April 2005
[ Brett ] 23:30, Monday, 25 April 2005

The Maven team have released a set of Ant tasks for performing dependency management within your Ant scripts. This includes:

  • Transitive dependencies
  • Snapshot handling
  • Scope tracking
  • Deployment using SCP, SFTP, and file protocols

The tasks are based on the Maven 2.0 artifact handling code, so behave identically. The version included is slightly newer, from the upcoming alpha-2 release.

This gives you access to the more than 8500 artifacts available in the Maven central repository, and the ability to utilise the published artifacts from other Maven 1.0 or Maven 2.0 built applications.

An example use:

<artifact:dependencies pathId="dependency.classpath">
<dependency groupId="org.apache.maven.wagon" artifactId="wagon-provider-test" version="1.0-alpha-2"/>
</artifact:dependencies>

Download: http://www.apache.org/dyn/closer.cgi/maven/binaries/maven-artifact-ant-2.0-alpha-1-dep.jar
User's guide: http://maven.apache.org/maven2/ant-tasks.html

[ Brett ] 16:22, Thursday, 14 April 2005

Snapshots were something that I believed to be widely misunderstood in Maven 1.0, and this was because they tended to have a dual purpose.

I believe it is now a lot closer to the original intention.

Snapshots as Dependencies

From ther POM writer's perspective using a development library, a dependency always contains SNAPSHOT (eg 2.0-SNAPSHOT). However, snapshots are now deployed to the remote server as numbered versions, never as just the single filename. Repository metadata is used to store the timestamp and build number of the artifact, so that when the project resolves the SNAPSHOT reference, it gets the latest version. This version can later be stored in the POM to ensure a reproducible build, and a user can compare what version they have to the repository version to check if they are the same or not.
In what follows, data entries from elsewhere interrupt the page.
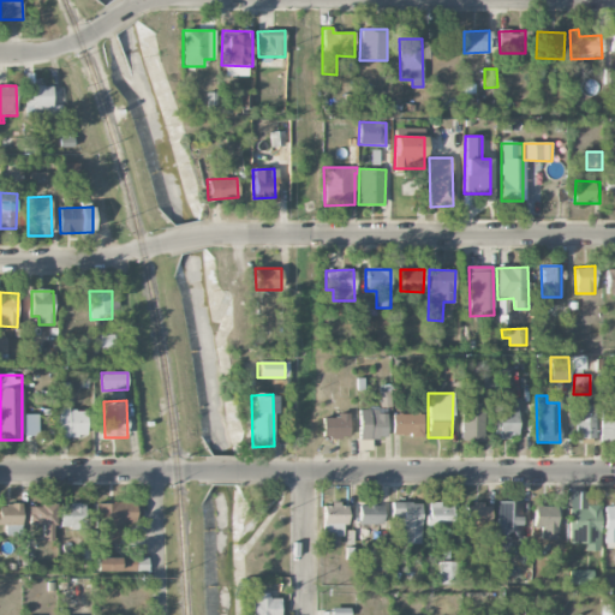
[(517,401),(497,402),(497,437),(518,437),(517,401)]
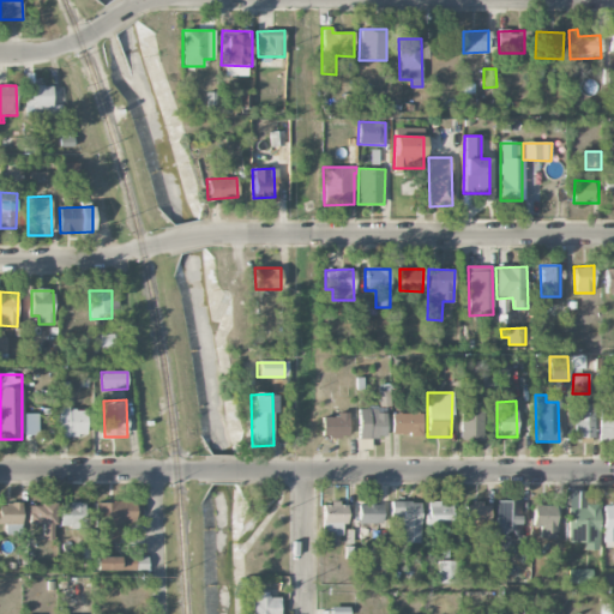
[(480,402),(461,402),(459,439),(479,439),(480,402)]
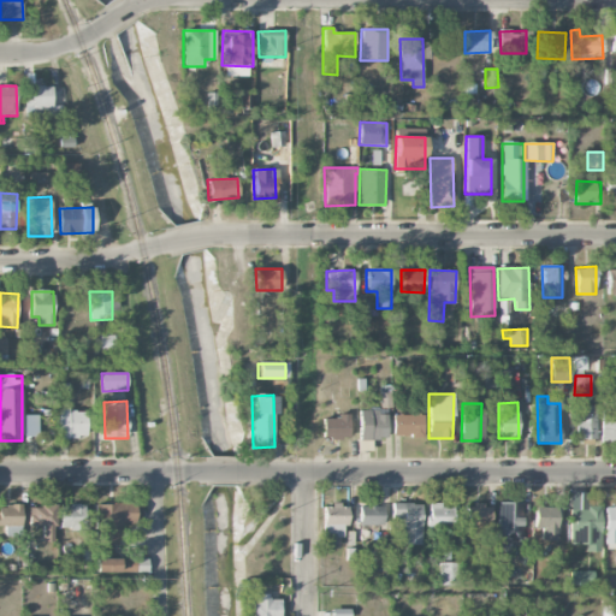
[(579,440),(597,440),(598,407),(579,407),(579,440)]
A big complaint was the frequency of download checks on SNAPSHOTs which can be quite slow - it would happen multiple times within a single Maven instance in some occasions. Maven 2.0 has improved on that - not only is it only checked once per Maven execution, the default is to only check once a day. Of course, the interval is configurable from the POM, and there is also a command line option to force it to check every Maven run as well. This can make it much like CVS updates: just update your dependencies when you are ready to integrate with everyone else.

Developing with Snapshots

For those building the SNAPSHOTs, it is also simpler. You specify something like 2.0-SNAPSHOT in your <version/> tag (meaning you are working towards 2.0). This need only be changed at the point of release. Installation and deployment takes care of putting it in the right place - there is only one install and one deploy goal, no need to remember to deploy it as a snapshot like in Maven 1.x. Also, it is saved as a single file in the local repository, so you can develop freely without cluttering up your disk (as local installs occur a lot more frequently than remote builds).

How it all works

Vincent has spoken before about binary dependencies and how they are useful. Maven 2.0's snapshot handling should make this option a lot more palatable.

There is still more work to do to be able to make different versions interact together, but we're well on the way.

For those interested, the original design for SNAPSHOT handling in Maven 2.0 is available.

[ Brett ] 03:35, Saturday, 9 April 2005

The first Maven 2.0 Technology Preview release is now out.

http://maven.apache.org/maven2/index.html

We're looking forward to hearing your feedback, ideas, and (to a lesser extent :) bug reports.

If you need help with the release, please consult the documentation frequently as we continue to update it, and subscribe to the users@maven.apache.org mailing list. For more information, please see http://maven.apache.org/maven2/about.html#get-help

We welcome contributors to the Maven project - if you are interested in helping out, please see http://maven.apache.org/maven2/about.html#get-involved

Thanks to everyone who has worked on this release!